Enzo rips the fabric away from Danilo’s face. Danilo wheezes shallowly, hand tensed on his sword’s hilt. Enzo’s gaze flickers before falling still. Danilo’s unable to chart the emotion.
“How old are you?”
His voice sounds akin to the General’s when he enters an interrogation. Danilo clacks his jaw tight, prepared to die in his next moments by Enzo’s hand rather than the General’s. There’s a familiar, fiery threat which darkens Enzo’s expression. Enzo presses closer.
“We’re overrun.” Magus’ bored gaze lands on the blood staining the tunic beneath Danilo’s armor.
Enzo speaks over his shoulder. “Take Easton.”
Magus nods, readjusts his grip, and hauls Easton from the dingy kitchen. Neither man acknowledges Easton’s chattering complaints.

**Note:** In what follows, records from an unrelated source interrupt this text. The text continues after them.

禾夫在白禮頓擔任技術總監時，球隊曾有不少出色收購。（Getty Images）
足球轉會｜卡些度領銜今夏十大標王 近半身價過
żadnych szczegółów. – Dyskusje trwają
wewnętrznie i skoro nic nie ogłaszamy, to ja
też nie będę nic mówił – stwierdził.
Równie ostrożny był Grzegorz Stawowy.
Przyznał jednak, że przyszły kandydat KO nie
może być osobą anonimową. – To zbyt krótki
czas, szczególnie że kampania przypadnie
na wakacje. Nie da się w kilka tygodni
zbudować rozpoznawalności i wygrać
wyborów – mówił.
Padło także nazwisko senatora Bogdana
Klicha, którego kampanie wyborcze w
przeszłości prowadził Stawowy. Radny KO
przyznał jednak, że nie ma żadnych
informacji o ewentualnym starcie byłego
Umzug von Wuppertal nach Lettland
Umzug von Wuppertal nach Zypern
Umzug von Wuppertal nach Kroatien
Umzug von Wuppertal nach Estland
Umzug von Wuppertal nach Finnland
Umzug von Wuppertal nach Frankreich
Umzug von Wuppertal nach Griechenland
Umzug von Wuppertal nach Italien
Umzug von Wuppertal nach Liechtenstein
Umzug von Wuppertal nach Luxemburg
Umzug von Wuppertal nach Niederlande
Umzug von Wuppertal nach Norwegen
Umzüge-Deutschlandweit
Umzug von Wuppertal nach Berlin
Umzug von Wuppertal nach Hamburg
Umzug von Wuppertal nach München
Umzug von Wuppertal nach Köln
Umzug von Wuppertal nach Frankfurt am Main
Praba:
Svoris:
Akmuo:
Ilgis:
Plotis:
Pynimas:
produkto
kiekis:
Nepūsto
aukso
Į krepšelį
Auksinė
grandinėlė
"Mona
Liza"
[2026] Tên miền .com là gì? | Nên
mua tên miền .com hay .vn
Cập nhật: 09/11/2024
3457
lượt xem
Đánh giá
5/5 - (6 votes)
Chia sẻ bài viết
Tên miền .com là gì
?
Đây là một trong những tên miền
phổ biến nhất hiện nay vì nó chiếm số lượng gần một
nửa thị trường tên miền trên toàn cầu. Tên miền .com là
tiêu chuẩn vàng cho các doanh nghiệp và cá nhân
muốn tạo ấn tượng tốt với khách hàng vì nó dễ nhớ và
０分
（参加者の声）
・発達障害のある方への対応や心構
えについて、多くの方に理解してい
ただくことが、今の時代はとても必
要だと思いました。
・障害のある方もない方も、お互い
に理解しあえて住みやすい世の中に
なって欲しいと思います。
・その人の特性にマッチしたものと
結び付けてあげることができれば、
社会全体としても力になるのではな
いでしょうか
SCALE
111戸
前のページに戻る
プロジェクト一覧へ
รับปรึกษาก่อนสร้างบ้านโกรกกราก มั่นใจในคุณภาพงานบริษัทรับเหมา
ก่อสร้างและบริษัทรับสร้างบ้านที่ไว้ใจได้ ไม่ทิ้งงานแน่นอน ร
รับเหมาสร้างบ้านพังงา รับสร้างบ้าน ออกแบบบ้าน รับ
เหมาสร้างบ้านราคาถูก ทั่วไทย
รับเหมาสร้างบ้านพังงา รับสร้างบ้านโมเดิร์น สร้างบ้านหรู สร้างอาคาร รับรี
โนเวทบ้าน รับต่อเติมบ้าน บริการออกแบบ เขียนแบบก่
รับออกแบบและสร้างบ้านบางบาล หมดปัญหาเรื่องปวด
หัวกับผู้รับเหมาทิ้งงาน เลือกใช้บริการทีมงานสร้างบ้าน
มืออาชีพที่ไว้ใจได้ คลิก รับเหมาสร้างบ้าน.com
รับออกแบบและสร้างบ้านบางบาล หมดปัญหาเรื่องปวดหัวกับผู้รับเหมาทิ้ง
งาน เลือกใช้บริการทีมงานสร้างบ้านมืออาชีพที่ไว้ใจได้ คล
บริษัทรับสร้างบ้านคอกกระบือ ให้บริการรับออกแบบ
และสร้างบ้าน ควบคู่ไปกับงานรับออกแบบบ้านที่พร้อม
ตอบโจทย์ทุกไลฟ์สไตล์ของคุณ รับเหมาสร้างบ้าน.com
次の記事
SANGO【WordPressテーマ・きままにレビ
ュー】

Danilo inhales once his feet leave the floor, vision tilting as he’s forced through the kitchen wall. Shards bite into his back and the remaining air is blown from his lungs. His head drives against the compact sand outside.
The amber sun engulfs the smoke-filled sky, mocking the lands with its greedy devour. It joins the skirmish of black spots dancing in his sight until the blue sun-sear encroaches on his vision.
He’s allotted little time to wonder how he’s alive before being swallowed by unconsciousness.